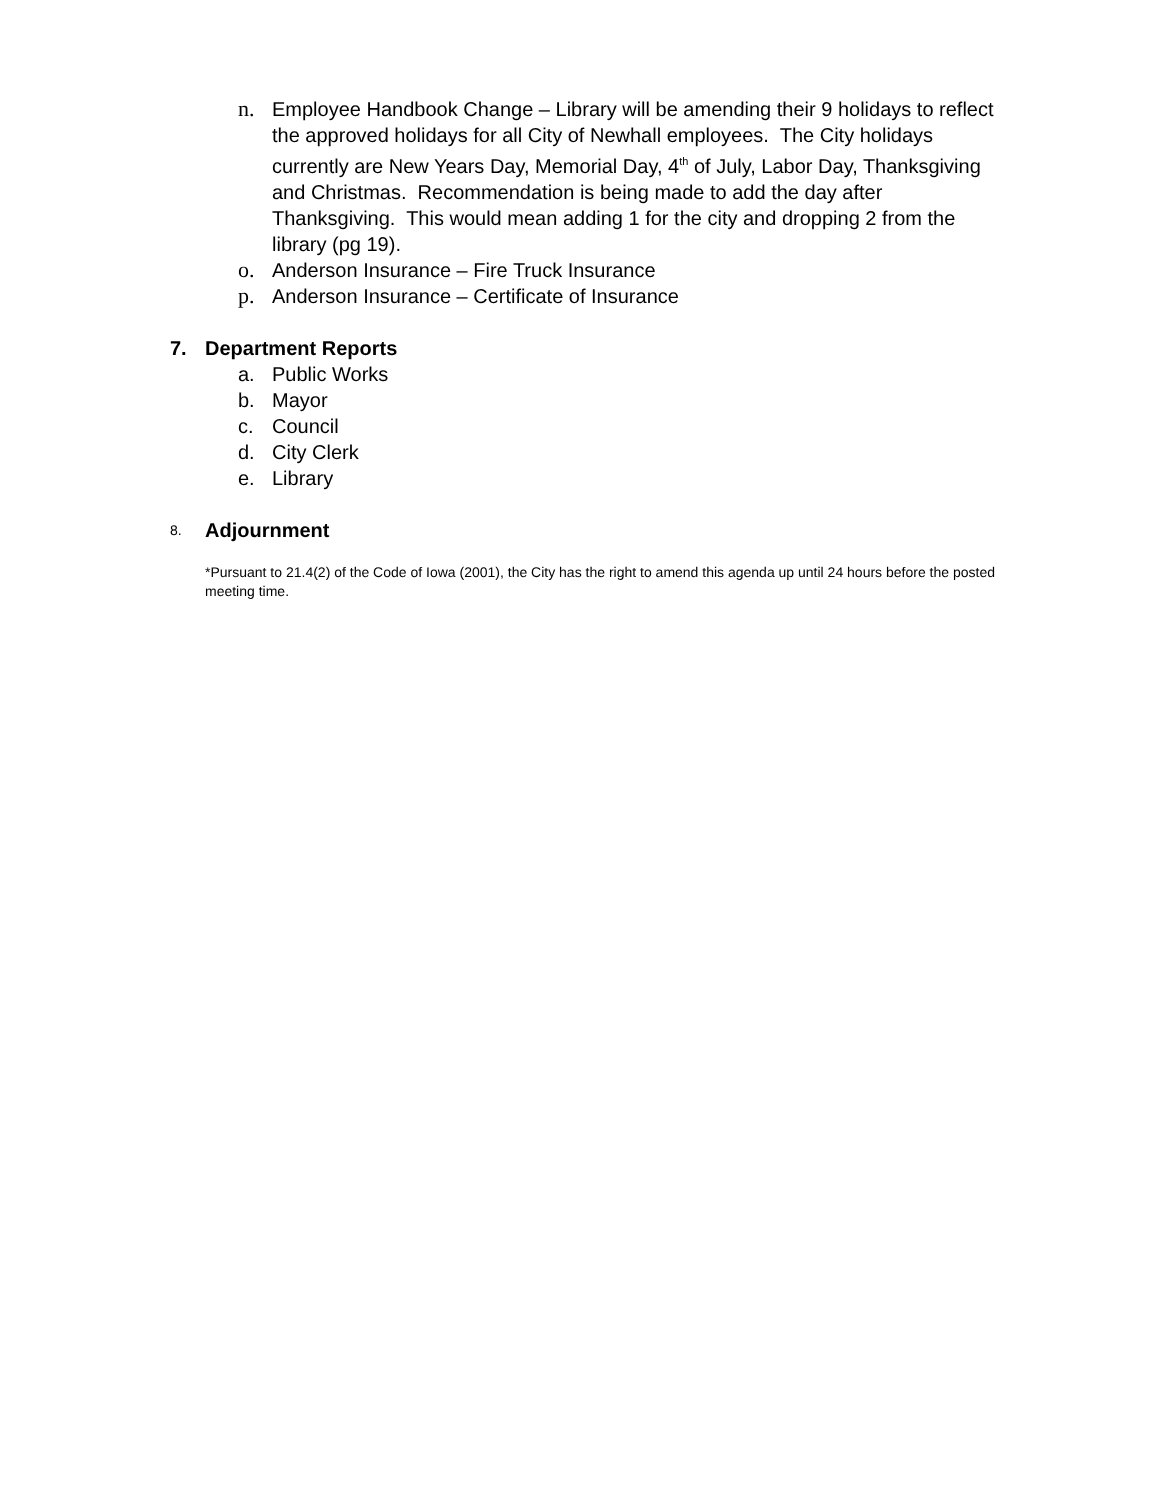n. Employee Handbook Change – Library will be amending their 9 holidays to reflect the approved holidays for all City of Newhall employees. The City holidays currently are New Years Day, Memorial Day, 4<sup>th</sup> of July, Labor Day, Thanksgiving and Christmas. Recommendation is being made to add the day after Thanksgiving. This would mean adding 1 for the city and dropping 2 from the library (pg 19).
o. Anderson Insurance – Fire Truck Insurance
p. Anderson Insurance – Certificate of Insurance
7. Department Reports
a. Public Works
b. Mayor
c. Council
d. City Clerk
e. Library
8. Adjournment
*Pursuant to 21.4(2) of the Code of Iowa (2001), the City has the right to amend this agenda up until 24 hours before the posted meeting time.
+---+
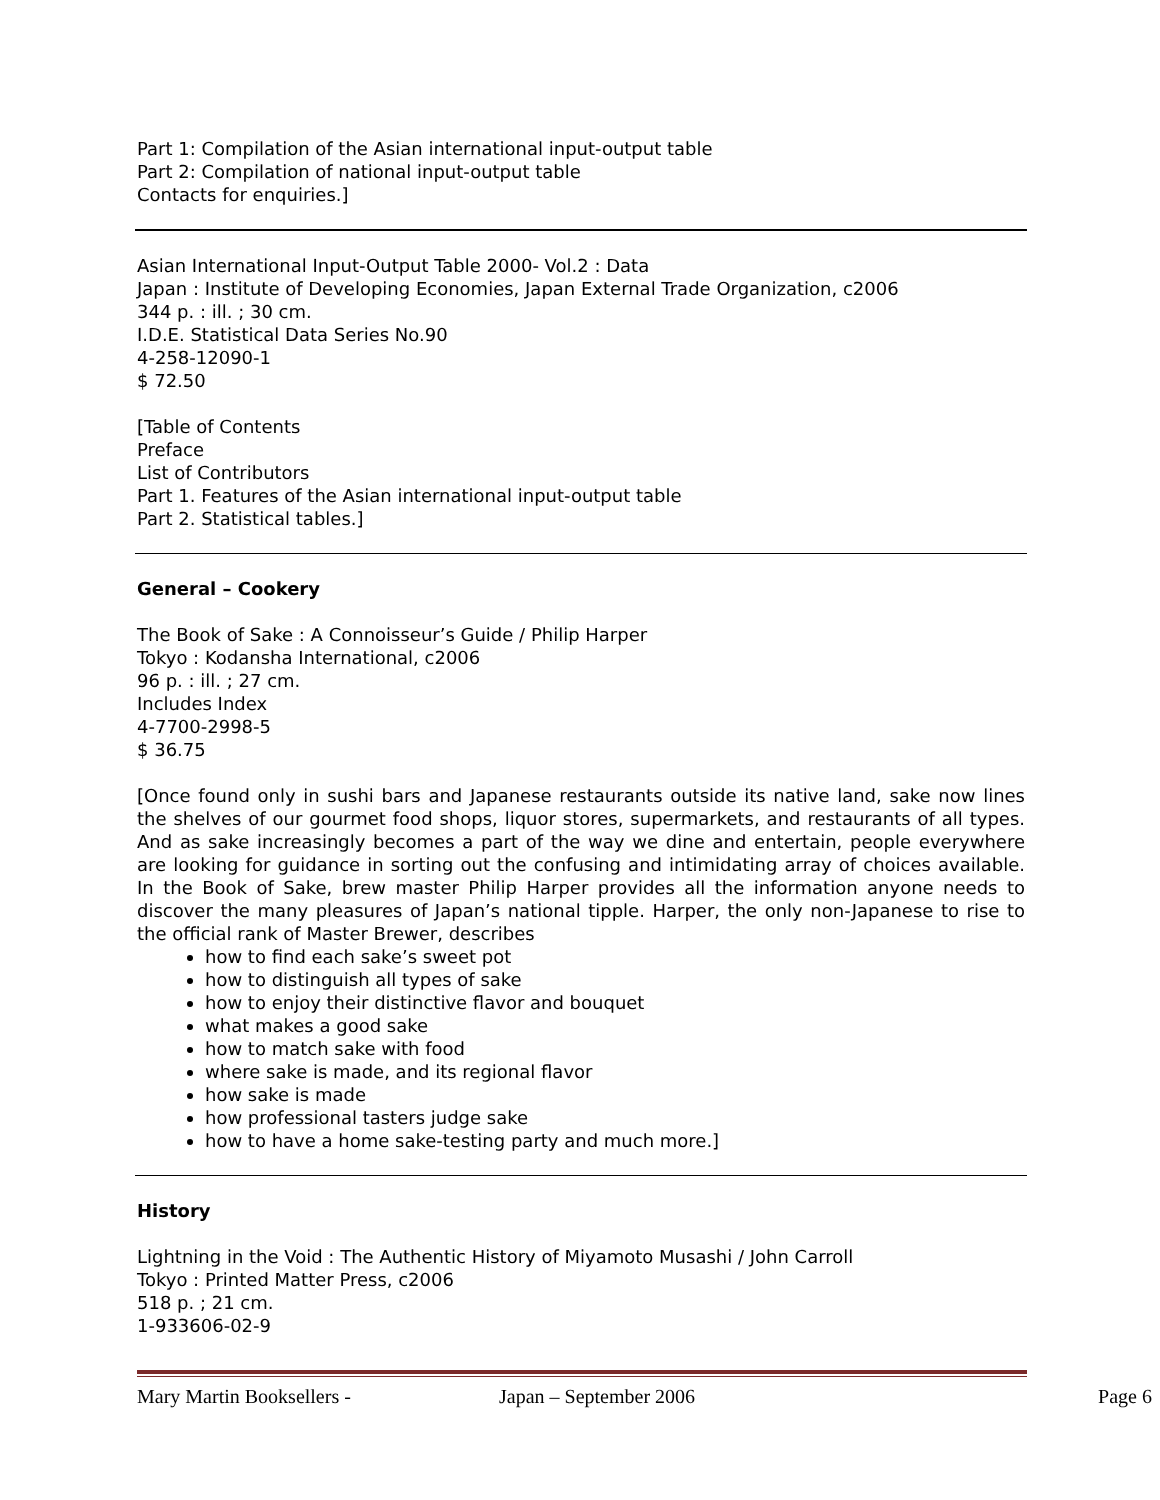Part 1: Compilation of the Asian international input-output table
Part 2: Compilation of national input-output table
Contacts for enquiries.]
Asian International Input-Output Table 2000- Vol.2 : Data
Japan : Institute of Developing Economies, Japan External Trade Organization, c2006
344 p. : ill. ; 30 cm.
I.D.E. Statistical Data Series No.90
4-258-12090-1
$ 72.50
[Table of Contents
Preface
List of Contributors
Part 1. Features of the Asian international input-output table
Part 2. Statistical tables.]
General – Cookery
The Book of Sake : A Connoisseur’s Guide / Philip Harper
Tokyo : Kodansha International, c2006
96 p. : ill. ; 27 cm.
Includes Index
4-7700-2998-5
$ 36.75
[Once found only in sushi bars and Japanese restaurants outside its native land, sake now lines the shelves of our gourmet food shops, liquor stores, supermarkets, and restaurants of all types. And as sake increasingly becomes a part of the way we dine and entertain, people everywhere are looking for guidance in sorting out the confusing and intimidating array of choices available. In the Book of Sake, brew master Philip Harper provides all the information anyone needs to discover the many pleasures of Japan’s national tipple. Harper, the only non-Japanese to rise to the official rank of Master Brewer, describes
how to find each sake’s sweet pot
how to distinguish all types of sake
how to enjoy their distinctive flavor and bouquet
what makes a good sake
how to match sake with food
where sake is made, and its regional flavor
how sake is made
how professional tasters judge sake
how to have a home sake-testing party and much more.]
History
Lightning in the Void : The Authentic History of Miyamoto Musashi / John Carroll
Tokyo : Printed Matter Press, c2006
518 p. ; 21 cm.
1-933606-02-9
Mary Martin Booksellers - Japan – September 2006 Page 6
+---+
Exercise prompt -
Beginning at the line above that contains "List of Contributors", return each line exactly through the line that contains "Mary Martin Booksellers", and no others.

Response to the exercise -
List of Contributors
Part 1. Features of the Asian international input-output table
Part 2. Statistical tables.]
General – Cookery
The Book of Sake : A Connoisseur’s Guide / Philip Harper
Tokyo : Kodansha International, c2006
96 p. : ill. ; 27 cm.
Includes Index
4-7700-2998-5
$ 36.75
[Once found only in sushi bars and Japanese restaurants outside its native land, sake now lines the shelves of our gourmet food shops, liquor stores, supermarkets, and restaurants of all types. And as sake increasingly becomes a part of the way we dine and entertain, people everywhere are looking for guidance in sorting out the confusing and intimidating array of choices available. In the Book of Sake, brew master Philip Harper provides all the information anyone needs to discover the many pleasures of Japan’s national tipple. Harper, the only non-Japanese to rise to the official rank of Master Brewer, describes
how to find each sake’s sweet pot
how to distinguish all types of sake
how to enjoy their distinctive flavor and bouquet
what makes a good sake
how to match sake with food
where sake is made, and its regional flavor
how sake is made
how professional tasters judge sake
how to have a home sake-testing party and much more.]
History
Lightning in the Void : The Authentic History of Miyamoto Musashi / John Carroll
Tokyo : Printed Matter Press, c2006
518 p. ; 21 cm.
1-933606-02-9
Mary Martin Booksellers - Japan – September 2006 Page 6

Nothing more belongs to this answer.